> JOB:
Could you lay out the records below as a two-column CSV with the columns request and edit_history, one row per record? Put each record's text and its answer in a single quoted field each, with line breaks replaced by spaces, and leave the pictures out.

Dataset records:

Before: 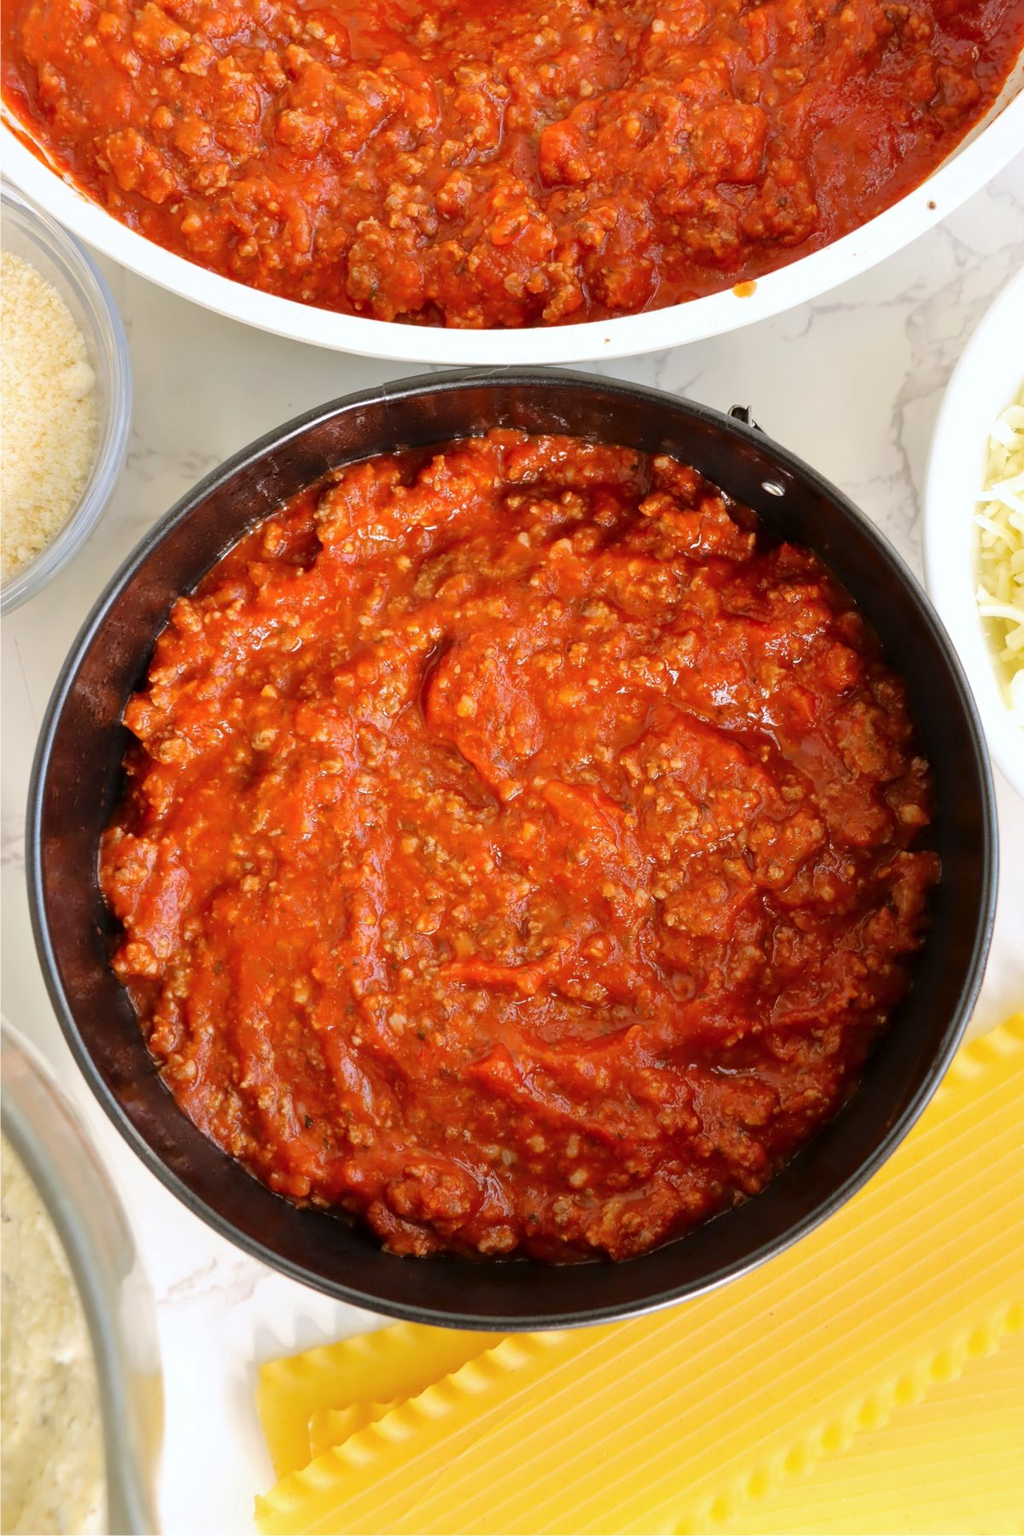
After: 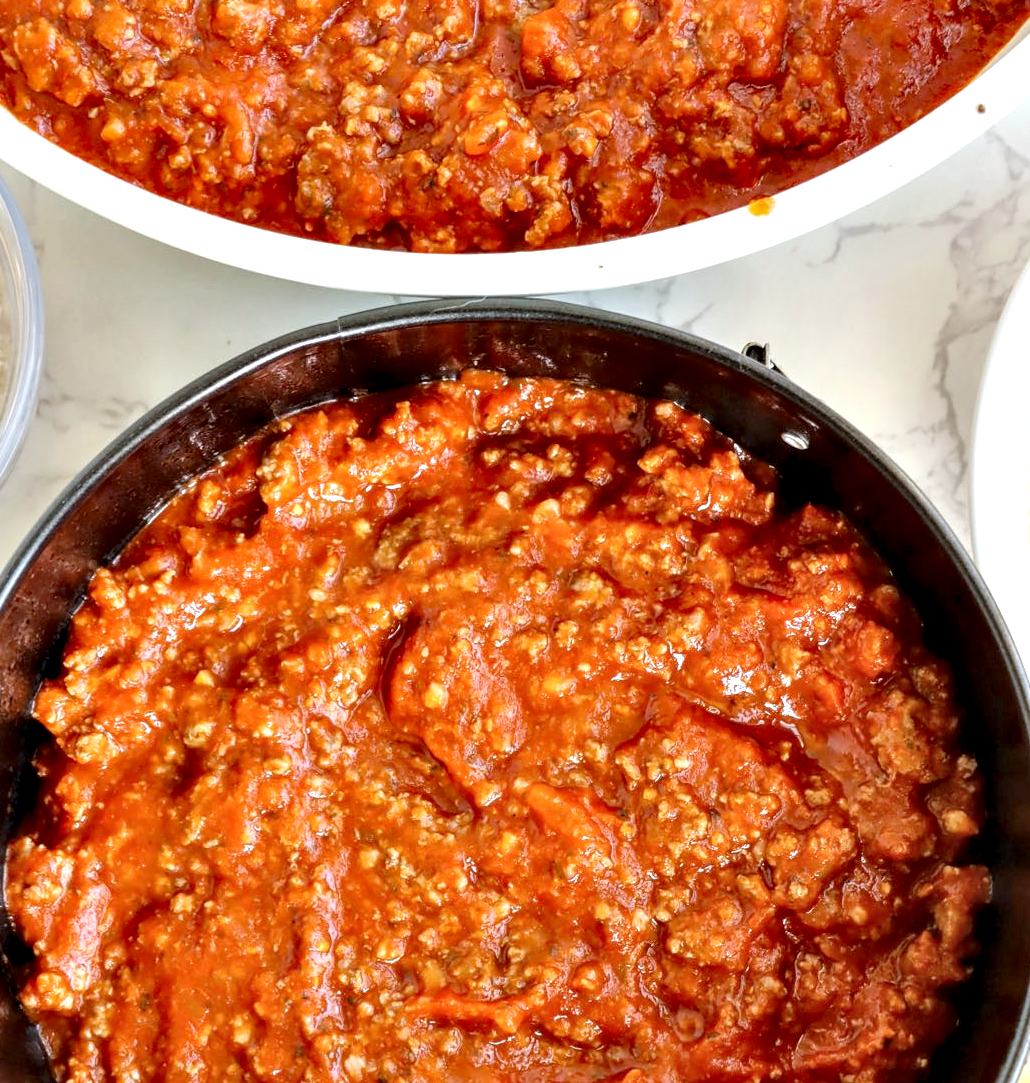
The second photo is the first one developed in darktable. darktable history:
contrast equalizer: octaves 7, y [[0.6 ×6], [0.55 ×6], [0 ×6], [0 ×6], [0 ×6]]
crop and rotate: left 9.264%, top 7.352%, right 4.9%, bottom 32.434%
local contrast: detail 130%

> RESULT OF THE TASK:
request,edit_history
"Before: After: The second photo is the first one developed in darktable. darktable history:","contrast equalizer: octaves 7, y [[0.6 ×6], [0.55 ×6], [0 ×6], [0 ×6], [0 ×6]] crop and rotate: left 9.264%, top 7.352%, right 4.9%, bottom 32.434% local contrast: detail 130%"